### Task 1
Copy the letter about malls from "Since I know" to "to that edition.", swapping "paperback" for "reprint".
### Task 2
Answer these questions from the letter about malls:
(a) What hashtag did the writer use for mall pictures on Instagram?
(b) How much did the writer pay for the ex-library hardcover?
(c) Which edition did the writer order, and from where?

### Excerpted text
******

Malls are the perfect place for a writer: observing humanity both at its busiest and as it fades into twilight. I started going to malls as a form of meditation, started taking pictures there, tagging them with the hashtag "#mallzen" on Instagram. I tried to define "mallzen" as finding the beautiful in the everyday: seeing these behemoths for something other than commercial meccas, seeing them for their potential, their history, their vision, and their complexities.

Since the obsession arose, I'd contemplated writing a book about malls. I volunteer for the Friends of the Public Library sorting through bins of donations and library discards, and one Monday night I opened a bin and there was The Malling of America. I bought the ex-library hardcover for $2, and I'm so glad your book found me.

As soon as I read your book, I knew I never needed to write a book on malls because the book I'd wanted to write had been written. The time capsule narrative account of the sights of malls in their heyday, the deeply researched analysis of their history and their trajectory, the attention to the full breadth of their social impact, the philosophical introspection, the Jonathan Richman and Italo Calvino quotes, the respect for Jane Jacobs... just such an amazing book all round.

I wanted to write to let you know how much I appreciate its existence and thank you for creating such a great work of literature (not just about malls but more generally about society: how we organize ourselves and our cities, how we find comfort, how we treat nostalgia, how we confront progress). I've been spreading the word via Twitter ( several of my friends/followers have expressed interest in it and I hope you get some new attention from it.

Since I know used library books found in donation bins don't pay your bills, I also just ordered the 2002 edition from XLibris so that you will be recompensed for your great work.

Captain Future said...

Thanks so much for writing. I'm glad that this book is still finding its readers. Thanks for buying the paperback as well--I hope you enjoy what I added to that edition.

******

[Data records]
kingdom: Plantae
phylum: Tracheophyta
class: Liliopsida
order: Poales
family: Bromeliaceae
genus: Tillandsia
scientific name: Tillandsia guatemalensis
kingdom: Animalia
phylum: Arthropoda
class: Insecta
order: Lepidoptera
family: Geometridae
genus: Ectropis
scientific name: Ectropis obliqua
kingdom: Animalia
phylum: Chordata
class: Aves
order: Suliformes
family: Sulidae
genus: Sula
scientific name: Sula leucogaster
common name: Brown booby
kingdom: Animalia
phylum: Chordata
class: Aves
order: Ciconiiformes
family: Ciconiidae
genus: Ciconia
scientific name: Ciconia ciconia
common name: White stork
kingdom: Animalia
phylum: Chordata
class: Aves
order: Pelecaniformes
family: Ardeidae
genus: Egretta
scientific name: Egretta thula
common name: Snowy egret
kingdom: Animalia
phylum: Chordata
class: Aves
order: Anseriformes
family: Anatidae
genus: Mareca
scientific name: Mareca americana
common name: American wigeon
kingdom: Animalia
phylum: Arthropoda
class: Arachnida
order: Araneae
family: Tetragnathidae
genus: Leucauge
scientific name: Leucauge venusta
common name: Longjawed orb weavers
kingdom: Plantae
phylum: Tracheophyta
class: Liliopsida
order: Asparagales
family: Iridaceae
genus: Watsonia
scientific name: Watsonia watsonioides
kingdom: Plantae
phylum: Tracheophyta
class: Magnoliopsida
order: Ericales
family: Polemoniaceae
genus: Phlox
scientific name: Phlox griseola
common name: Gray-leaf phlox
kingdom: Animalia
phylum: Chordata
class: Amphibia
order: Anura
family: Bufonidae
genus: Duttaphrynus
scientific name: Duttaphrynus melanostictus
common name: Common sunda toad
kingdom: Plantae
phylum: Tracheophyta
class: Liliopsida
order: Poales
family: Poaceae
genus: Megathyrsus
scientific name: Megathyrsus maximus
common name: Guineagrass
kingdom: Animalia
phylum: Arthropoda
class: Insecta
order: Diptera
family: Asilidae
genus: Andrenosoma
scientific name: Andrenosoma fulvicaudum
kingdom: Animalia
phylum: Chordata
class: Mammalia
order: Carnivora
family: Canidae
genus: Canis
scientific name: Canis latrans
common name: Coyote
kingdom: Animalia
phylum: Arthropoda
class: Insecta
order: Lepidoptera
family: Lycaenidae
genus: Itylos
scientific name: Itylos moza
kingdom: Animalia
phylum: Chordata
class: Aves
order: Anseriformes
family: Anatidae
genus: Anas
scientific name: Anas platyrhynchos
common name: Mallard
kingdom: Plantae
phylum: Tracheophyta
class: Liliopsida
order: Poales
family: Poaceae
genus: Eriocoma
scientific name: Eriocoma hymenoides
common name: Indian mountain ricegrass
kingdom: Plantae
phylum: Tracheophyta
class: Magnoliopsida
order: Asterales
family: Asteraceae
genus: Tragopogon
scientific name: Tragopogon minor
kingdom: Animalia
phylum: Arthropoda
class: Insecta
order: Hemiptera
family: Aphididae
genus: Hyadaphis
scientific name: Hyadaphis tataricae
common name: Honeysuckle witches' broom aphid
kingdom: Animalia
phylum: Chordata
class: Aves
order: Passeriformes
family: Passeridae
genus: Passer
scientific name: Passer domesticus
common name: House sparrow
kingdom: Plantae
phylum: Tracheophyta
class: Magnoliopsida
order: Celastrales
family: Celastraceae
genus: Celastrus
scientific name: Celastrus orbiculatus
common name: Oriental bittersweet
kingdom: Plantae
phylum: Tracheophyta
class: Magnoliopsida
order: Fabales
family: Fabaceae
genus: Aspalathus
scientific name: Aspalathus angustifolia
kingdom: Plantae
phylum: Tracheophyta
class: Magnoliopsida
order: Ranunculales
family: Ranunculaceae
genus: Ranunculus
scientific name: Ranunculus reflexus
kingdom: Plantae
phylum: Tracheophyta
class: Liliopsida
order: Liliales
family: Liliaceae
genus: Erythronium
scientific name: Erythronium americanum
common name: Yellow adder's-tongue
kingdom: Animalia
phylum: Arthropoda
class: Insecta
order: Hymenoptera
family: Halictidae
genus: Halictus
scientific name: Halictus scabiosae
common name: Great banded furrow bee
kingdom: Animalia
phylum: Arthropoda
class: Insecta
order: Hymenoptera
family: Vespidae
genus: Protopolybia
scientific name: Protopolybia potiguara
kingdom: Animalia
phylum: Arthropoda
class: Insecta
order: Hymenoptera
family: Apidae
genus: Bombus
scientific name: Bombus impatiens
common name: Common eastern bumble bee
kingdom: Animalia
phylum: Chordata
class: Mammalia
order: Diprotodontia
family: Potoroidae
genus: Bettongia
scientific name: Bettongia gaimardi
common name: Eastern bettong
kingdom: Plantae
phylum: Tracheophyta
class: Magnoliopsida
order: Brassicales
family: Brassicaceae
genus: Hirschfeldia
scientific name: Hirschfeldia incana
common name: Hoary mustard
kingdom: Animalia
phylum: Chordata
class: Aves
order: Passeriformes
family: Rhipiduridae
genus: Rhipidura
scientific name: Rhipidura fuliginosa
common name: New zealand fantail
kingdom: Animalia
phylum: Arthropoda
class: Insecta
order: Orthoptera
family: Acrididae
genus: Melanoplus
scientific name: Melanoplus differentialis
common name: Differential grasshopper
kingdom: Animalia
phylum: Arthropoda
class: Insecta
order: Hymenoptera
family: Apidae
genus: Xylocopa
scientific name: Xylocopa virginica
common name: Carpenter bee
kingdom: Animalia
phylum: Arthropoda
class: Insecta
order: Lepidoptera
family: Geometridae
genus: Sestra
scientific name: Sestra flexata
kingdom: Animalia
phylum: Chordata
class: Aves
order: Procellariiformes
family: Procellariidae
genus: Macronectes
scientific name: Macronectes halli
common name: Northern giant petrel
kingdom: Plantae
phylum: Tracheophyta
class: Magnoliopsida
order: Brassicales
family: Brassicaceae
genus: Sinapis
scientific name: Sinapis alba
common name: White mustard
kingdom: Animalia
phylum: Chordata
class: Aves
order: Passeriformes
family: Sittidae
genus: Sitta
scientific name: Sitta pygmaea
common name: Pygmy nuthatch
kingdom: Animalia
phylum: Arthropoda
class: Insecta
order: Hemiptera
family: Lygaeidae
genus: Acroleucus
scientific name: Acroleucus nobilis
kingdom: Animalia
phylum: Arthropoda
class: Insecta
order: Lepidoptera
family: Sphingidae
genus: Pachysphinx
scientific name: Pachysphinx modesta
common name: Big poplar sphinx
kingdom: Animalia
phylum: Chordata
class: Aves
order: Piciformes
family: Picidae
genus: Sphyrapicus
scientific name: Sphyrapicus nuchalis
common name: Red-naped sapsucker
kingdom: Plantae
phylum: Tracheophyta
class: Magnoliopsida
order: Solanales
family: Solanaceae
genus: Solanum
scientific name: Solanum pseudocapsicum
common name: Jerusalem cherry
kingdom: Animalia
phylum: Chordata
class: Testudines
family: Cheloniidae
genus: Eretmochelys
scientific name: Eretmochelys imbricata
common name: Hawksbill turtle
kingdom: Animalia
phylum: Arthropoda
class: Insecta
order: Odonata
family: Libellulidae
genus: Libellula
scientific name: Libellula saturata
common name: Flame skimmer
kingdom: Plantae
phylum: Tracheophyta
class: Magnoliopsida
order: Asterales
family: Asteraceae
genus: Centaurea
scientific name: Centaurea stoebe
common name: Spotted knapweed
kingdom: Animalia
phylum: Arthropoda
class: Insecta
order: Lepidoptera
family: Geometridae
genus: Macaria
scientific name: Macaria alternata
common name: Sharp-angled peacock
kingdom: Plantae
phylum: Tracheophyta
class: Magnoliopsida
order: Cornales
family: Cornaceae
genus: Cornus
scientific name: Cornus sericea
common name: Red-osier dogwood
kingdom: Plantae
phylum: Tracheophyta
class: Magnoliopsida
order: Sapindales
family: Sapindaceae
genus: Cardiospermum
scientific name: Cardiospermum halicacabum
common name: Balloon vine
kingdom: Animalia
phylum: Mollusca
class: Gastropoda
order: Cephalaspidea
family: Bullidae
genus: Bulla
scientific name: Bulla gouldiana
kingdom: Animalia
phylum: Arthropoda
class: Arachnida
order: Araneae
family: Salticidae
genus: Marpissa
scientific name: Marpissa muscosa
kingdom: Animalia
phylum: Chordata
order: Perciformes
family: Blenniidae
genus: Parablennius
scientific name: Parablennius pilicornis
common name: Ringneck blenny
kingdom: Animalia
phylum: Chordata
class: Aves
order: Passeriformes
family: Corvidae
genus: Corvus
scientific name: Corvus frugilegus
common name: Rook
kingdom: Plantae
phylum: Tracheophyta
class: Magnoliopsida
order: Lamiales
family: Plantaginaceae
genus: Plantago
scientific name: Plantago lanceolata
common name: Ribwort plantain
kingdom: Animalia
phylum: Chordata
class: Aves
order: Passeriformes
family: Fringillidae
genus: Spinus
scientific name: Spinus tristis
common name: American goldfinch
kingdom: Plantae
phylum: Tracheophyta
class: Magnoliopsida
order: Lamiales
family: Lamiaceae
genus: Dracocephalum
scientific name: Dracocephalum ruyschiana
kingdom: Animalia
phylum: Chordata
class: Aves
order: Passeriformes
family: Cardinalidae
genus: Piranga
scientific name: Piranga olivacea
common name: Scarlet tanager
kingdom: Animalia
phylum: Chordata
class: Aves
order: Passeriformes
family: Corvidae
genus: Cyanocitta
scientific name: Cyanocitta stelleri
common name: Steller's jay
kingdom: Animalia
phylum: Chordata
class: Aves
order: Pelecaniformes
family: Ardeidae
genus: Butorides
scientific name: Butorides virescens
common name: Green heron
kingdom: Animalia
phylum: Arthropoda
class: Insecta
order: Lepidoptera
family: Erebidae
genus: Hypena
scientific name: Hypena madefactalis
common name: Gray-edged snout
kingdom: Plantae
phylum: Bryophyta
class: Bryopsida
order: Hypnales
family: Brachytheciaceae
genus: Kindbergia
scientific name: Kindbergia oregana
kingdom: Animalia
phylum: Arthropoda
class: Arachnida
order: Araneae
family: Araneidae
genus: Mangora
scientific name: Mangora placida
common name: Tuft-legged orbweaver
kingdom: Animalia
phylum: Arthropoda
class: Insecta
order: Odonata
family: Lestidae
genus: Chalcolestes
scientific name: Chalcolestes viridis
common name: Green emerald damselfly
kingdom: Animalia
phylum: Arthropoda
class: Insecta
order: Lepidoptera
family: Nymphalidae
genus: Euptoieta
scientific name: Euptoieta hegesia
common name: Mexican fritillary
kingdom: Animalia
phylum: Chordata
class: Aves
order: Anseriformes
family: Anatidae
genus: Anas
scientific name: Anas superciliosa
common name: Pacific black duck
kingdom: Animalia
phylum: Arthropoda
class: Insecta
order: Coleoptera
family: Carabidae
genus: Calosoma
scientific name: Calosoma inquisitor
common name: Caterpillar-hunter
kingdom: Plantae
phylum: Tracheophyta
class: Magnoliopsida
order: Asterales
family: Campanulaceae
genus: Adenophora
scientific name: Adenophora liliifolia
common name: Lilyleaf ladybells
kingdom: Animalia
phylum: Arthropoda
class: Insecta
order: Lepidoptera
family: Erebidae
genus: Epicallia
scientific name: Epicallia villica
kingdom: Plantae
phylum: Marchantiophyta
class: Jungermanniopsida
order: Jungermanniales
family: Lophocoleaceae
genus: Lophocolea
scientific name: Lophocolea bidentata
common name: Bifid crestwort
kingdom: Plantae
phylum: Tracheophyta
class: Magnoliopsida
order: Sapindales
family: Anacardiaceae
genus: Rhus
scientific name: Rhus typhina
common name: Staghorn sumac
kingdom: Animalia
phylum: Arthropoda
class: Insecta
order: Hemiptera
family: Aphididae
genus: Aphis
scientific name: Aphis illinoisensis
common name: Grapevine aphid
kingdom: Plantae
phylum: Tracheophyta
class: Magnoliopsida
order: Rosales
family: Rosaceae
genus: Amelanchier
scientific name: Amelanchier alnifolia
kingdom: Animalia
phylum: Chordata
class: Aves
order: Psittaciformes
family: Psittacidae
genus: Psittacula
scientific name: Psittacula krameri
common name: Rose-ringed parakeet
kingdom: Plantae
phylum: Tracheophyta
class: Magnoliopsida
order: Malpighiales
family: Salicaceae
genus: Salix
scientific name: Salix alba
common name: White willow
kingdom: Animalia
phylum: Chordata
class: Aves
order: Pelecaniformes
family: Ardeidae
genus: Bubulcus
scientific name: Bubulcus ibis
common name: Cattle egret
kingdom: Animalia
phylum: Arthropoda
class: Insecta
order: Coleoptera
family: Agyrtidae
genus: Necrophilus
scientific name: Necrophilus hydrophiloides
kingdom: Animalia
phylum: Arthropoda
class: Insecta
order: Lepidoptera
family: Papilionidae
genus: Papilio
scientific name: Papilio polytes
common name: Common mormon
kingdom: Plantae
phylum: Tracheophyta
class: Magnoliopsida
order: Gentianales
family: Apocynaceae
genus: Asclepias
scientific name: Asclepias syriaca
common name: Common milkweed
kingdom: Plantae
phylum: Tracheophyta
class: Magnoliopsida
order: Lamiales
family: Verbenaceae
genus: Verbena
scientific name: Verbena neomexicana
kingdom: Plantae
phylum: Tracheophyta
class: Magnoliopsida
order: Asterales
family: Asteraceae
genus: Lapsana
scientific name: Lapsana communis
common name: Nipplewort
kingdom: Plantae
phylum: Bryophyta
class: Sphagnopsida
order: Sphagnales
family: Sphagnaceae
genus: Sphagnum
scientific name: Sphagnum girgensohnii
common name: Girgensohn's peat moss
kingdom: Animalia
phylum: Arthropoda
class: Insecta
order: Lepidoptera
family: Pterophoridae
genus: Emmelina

******

### Complete answer 1
Since I know used library books found in donation bins don't pay your bills, I also just ordered the 2002 edition from XLibris so that you will be recompensed for your great work.

Captain Future said...

Thanks so much for writing. I'm glad that this book is still finding its readers. Thanks for buying the reprint as well--I hope you enjoy what I added to that edition.

### Complete answer 2
(a) #mallzen
(b) $2
(c) The 2002 edition, from XLibris